Collecting pressed glass has become one of the hobbies of the day. A quarter of a century ago but few antiquarians were interested in it. For that reason good pieces were destroyed or given away. I know of one woman who gave away two or three of the glass hens now eagerly sought by people who have developed "glass mania." Another woman, living in one of the stately old homes in. the Connecticut Valley, collected her old glass at house-cleaning times and placed the pieces in a box in the attic. Then, bit by bit, she gave it away to needy persons. She was saved from utter vandalism by a friend who was prowling about the attic. Now the remaining pickle-jars, jam dishes and salt-cellars are among her cherished possessions.

Collecting glass has its surprises and its romance, too. My daughter once drew a package containing a half-dozen old pressed glass salt-cellars from a grabbag at the local church fair. Upon investigation we found that they had been donated by an old lady who insisted that the child keep them. So the ten-year-old started collecting Sandwich Glass.

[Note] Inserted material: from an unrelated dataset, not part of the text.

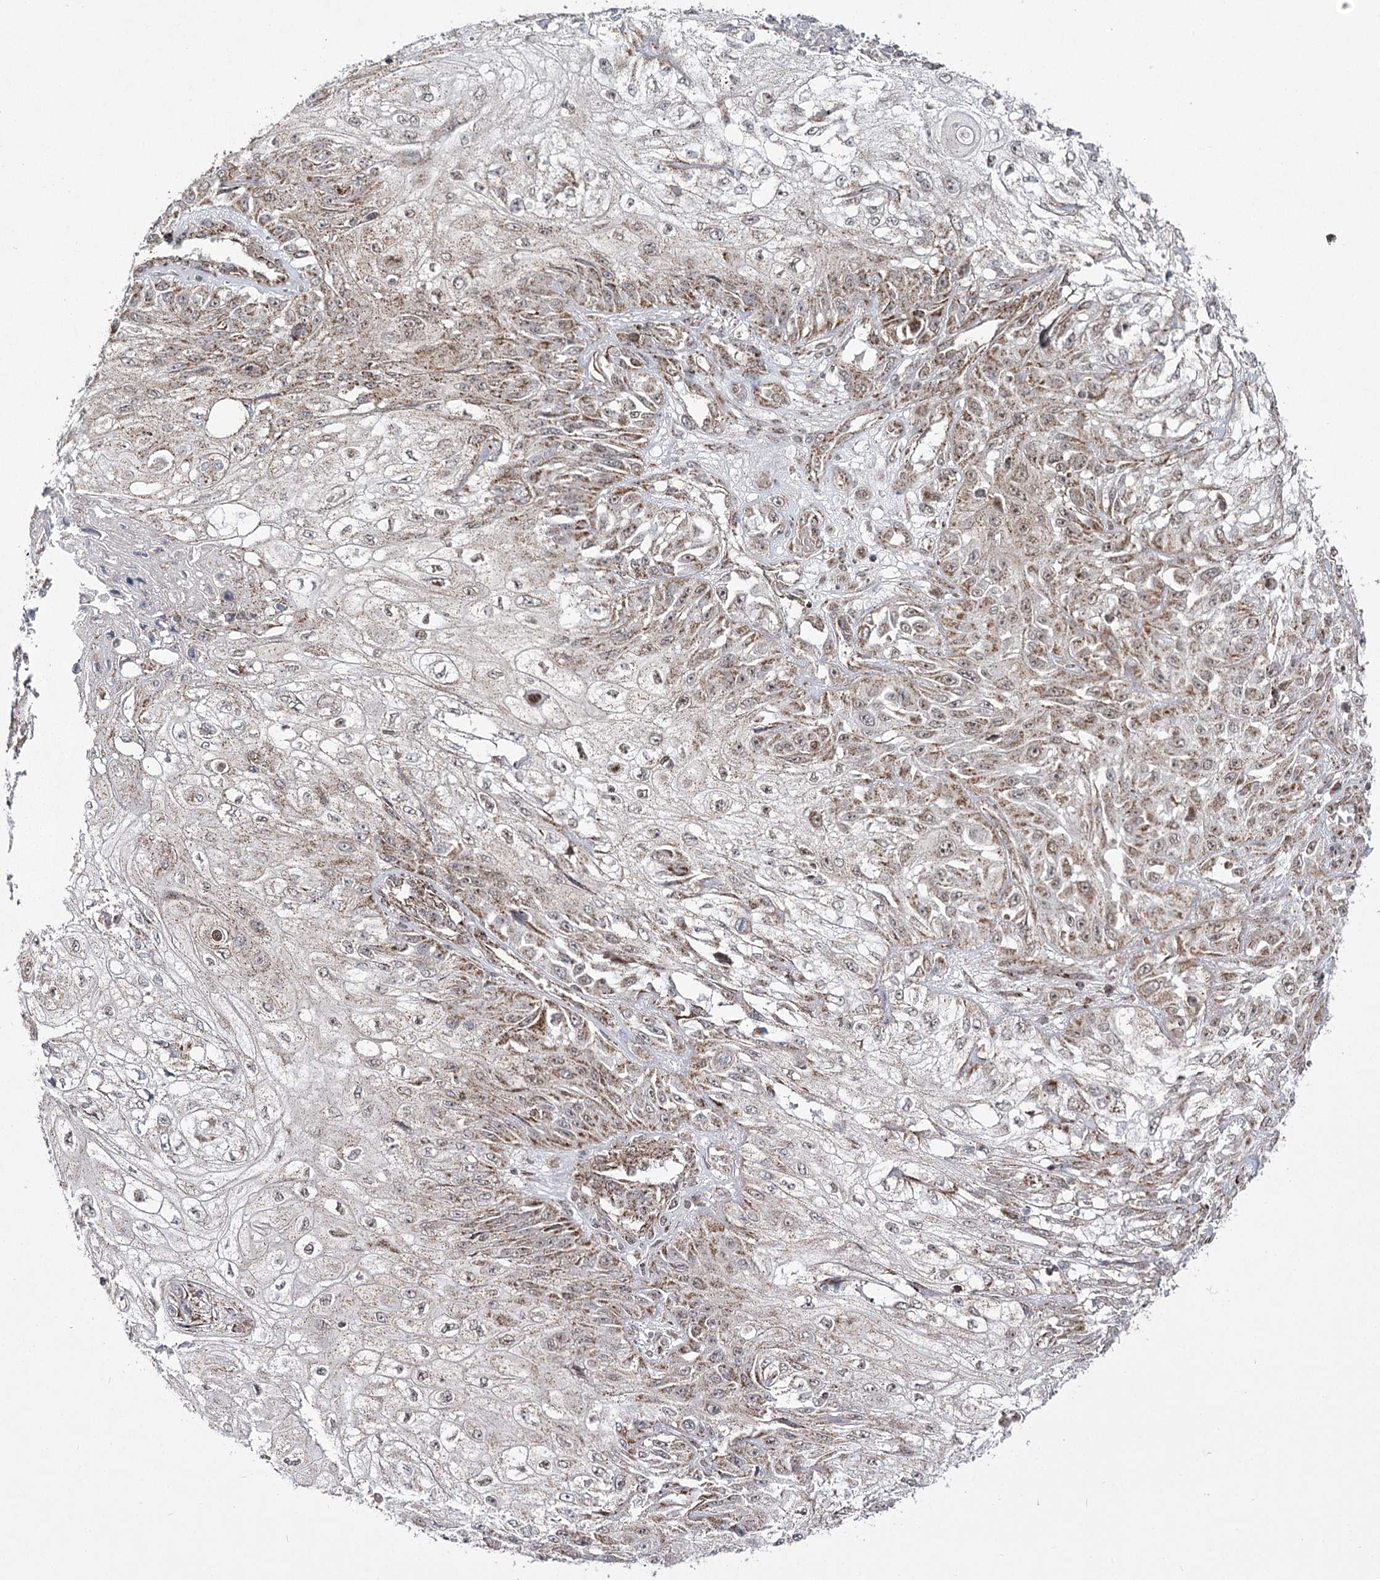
{"staining": {"intensity": "moderate", "quantity": "25%-75%", "location": "cytoplasmic/membranous,nuclear"}, "tissue": "skin cancer", "cell_type": "Tumor cells", "image_type": "cancer", "snomed": [{"axis": "morphology", "description": "Squamous cell carcinoma, NOS"}, {"axis": "morphology", "description": "Squamous cell carcinoma, metastatic, NOS"}, {"axis": "topography", "description": "Skin"}, {"axis": "topography", "description": "Lymph node"}], "caption": "IHC histopathology image of neoplastic tissue: skin metastatic squamous cell carcinoma stained using immunohistochemistry displays medium levels of moderate protein expression localized specifically in the cytoplasmic/membranous and nuclear of tumor cells, appearing as a cytoplasmic/membranous and nuclear brown color.", "gene": "SLC4A1AP", "patient": {"sex": "male", "age": 75}}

Perhaps one of the most interesting stories of all is that told by a woman whose husband keeps a general store which has been in the family for four generations. The wife became interested in Sandwich glass. One day her husband took her up in the store garret, and showed her a barrel which she knew had been there since his grandfather's day. In it were a number of dozen of perfect goblets, Sandwich or New England Glass Company products.

One of the jolly things about glass collecting is the fact that the objects collected are usable and do not just occupy space in cabinets. You use your goblets, your salt-cellars, and your glass plates. On gala occasions, possibly, but still you use them. Your choice candlesticks decorate your tables. You have your glass lamps wired. Bottles? Oh, yes, you use them, too. Not for the same purposes that your grandfathers did, but you have them wired, also, and, with the right kind of shades, they make charming lamps.

You really must collect Sandwich Glass!